While remote solutions are great, not all jobs can be completed remotely, and not all companies want remote employees. But for now, access to skilled immigrant labor does not seem to be high for small- and medium-sized businesses.

“With the help and rise of global employer-of-record products, international hiring among small businesses is up. But the process for obtaining H-1B visas for prospective employees continues to be complex and time-intensive for resource-strapped small businesses,” Tremper added via email. “This makes it hard to compete with larger companies who have the time, resources and people power to navigate this process more efficiently.”

Walker also shared that some companies open entities in Canada or Mexico and then bring skilled workers from other countries to those entities, where they can naturalize or transfer internally using an uncapped program for workers from North America.

The Future of Employment-Based US Immigration Policy

Labor advocates and EPI say that the H-1B is used to exploit workers, drive down salaries and serve as an alternative to existing headcount that can lead to layoffs for U.S. workers. The business community is calling for change and is actively pursuing other pathways.

New revisions to the H-1B program take effect this month, but the push for further reform is significant.

“Temporary work visas in general, including H-1B, have been the business community’s top priority on immigration policy for many years now,” Daniel Costa, professor at the University of California, Davis, and director of immigration law and policy research at EPI, told Newsweek via email. “They would like to see more approved and fewer rules about whom they can hire and how much they can pay.”

Costa noted that any president “has the requisite legal authority to fix many of the problems we have identified in H-1B.”

With a new presidential administration taking office this month as well, and Musk, the owner of X (formerly Twitter) and a member of the administration in the newly proposed Department of Government Efficiency, and this topic flaring into the national and online discourse, perhaps more reform is on the way.
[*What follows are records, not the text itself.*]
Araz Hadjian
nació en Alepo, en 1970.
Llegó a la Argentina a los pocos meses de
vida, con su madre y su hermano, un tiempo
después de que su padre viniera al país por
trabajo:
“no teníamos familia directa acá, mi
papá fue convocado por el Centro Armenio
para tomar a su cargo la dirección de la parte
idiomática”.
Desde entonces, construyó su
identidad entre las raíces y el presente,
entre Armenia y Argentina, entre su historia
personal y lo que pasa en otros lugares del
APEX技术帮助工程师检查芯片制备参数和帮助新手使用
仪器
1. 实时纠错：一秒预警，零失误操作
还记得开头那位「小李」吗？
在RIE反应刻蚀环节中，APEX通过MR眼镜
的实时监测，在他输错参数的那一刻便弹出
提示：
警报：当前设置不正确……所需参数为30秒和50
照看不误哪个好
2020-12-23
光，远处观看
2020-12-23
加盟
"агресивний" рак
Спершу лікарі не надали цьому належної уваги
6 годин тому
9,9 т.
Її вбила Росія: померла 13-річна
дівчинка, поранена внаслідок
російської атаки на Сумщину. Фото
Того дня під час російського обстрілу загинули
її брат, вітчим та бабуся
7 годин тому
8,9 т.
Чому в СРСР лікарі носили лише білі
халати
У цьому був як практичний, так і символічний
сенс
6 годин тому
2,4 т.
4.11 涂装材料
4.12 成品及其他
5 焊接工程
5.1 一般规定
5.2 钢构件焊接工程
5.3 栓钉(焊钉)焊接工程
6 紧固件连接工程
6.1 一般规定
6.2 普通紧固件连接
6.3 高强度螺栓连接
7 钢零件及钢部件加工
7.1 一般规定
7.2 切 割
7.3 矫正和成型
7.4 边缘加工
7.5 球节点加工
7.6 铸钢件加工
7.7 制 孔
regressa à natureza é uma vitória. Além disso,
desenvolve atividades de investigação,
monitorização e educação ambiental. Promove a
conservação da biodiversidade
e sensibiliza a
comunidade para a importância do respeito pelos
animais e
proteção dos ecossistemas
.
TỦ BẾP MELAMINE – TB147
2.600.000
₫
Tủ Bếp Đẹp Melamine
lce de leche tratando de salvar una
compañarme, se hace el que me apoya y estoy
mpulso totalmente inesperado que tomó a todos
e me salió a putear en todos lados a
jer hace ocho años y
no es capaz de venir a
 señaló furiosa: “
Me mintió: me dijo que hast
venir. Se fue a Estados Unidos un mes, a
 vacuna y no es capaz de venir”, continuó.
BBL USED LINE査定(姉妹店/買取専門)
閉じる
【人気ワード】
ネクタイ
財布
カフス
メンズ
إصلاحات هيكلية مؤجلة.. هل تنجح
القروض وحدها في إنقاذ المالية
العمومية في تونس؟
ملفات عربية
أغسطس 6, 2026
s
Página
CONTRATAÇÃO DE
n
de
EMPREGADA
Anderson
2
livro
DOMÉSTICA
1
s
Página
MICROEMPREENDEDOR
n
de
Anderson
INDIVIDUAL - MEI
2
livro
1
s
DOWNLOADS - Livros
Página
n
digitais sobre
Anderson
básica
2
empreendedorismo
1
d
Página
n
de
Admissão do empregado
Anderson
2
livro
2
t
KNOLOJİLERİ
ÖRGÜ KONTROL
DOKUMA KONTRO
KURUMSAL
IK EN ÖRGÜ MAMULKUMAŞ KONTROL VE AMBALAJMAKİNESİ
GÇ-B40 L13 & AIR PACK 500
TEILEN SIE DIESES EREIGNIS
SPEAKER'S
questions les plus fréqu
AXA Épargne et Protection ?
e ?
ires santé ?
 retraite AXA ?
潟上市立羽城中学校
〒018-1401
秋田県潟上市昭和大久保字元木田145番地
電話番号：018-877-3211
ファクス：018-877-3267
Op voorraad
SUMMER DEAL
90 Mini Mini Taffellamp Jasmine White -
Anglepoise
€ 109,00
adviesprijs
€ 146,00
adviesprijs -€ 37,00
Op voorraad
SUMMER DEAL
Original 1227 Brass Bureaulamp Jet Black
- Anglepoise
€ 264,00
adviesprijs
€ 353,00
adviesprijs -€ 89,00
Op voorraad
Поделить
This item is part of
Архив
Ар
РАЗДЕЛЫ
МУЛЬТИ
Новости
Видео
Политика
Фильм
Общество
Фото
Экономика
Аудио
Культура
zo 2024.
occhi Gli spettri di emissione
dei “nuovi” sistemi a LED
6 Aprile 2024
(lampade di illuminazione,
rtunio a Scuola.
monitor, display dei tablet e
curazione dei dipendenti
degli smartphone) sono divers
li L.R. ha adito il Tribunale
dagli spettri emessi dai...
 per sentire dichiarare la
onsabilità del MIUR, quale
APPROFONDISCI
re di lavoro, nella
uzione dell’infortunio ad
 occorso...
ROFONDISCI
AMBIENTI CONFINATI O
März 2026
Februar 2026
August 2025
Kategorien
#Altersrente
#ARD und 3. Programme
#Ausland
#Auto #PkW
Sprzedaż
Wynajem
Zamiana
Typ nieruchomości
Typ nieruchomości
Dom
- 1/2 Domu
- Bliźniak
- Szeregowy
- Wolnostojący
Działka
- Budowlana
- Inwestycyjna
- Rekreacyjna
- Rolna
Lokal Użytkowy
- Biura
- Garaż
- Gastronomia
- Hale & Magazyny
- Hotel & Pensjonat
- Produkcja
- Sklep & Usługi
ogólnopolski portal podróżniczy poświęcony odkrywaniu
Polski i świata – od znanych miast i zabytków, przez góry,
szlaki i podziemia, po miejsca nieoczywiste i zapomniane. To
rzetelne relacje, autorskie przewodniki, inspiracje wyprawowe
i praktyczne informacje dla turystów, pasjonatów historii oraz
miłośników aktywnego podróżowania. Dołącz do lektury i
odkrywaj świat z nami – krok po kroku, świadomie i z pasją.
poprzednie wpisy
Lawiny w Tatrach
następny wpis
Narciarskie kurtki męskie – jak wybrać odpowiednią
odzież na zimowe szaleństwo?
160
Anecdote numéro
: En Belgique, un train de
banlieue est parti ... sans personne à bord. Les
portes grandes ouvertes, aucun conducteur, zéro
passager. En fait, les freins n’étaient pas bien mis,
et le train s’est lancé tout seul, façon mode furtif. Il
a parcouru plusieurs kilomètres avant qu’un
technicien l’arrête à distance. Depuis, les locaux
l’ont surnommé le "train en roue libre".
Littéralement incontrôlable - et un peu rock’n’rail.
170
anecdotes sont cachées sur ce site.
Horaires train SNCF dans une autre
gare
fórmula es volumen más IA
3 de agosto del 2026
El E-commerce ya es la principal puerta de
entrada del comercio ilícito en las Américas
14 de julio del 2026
“My guess is that it won’t be eliminated because of who it benefits,” Akhtar said.

President-elect Donald Trump seems to have inconclusive views on the issue.

“Trump’s positions have veered all over the place over the years—from saying he would crack down and fix the program, to saying it’s important and that he would expand it,” Costa said. “During the first Trump administration, the administration cut permanent immigration quite a lot…but when it came to temporary work visas—they continued to increase, until the COVID pandemic led to shutdowns and slowdowns of government offices that process visas and petitions for work visas.”